YOUR TASK
Please set down each record exactly as it appears, but leave out any pictures.

Dataset entries

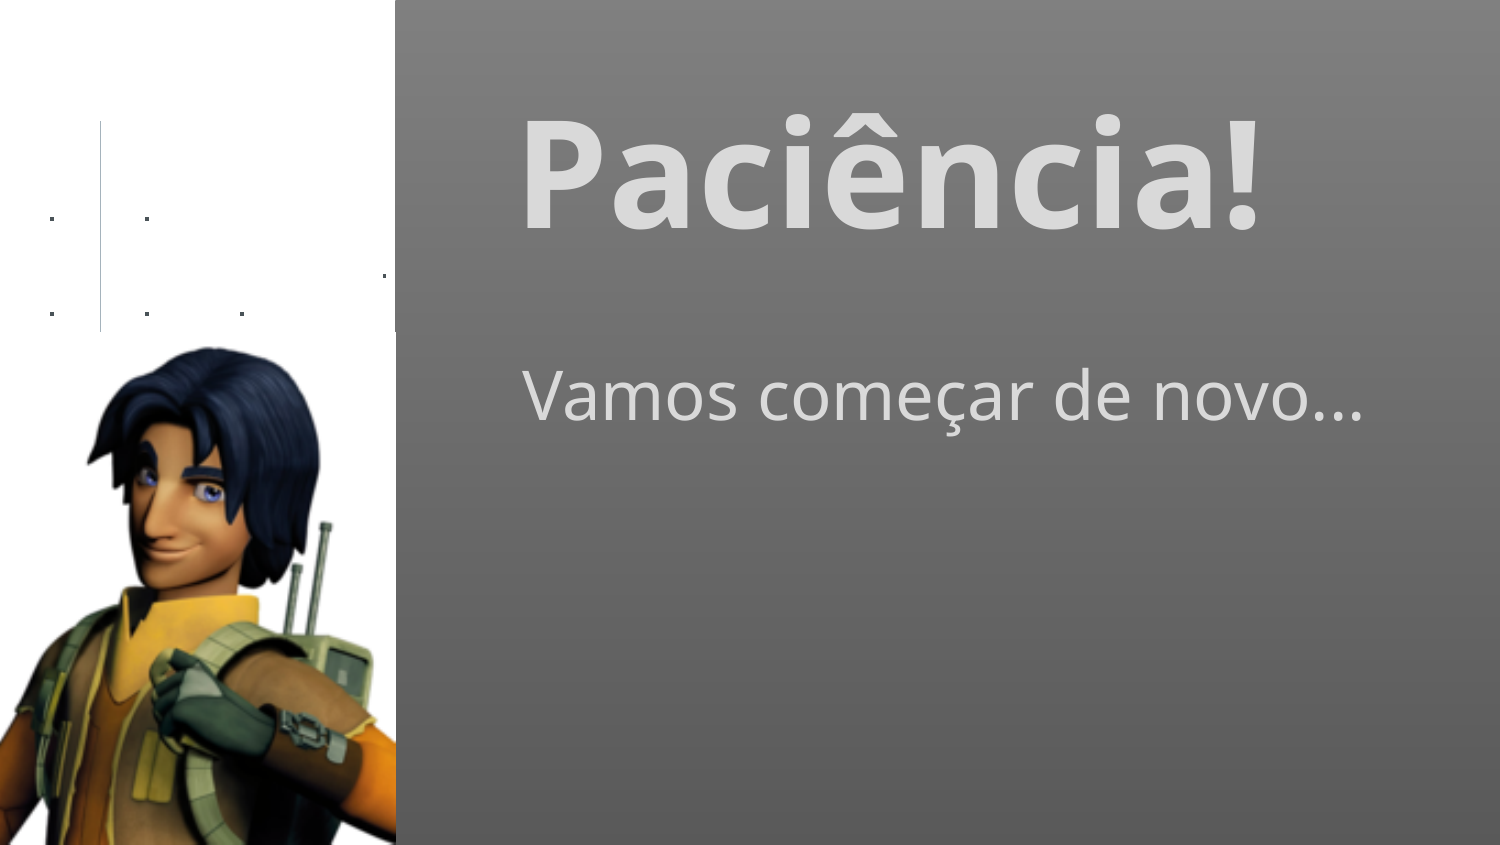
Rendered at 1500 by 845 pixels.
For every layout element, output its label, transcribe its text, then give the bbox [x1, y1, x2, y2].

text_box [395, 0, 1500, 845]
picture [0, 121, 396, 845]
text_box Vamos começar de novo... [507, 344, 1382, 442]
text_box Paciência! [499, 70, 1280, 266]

RESULT
Rendered at 1500 by 845 pixels.
For every layout element, output its label, transcribe its text, then give the bbox [x1, y1, x2, y2].

text_box [395, 0, 1500, 845]
picture [0, 121, 396, 845]
text_box Vamos começar de novo... [507, 344, 1382, 442]
text_box Paciência! [499, 70, 1280, 266]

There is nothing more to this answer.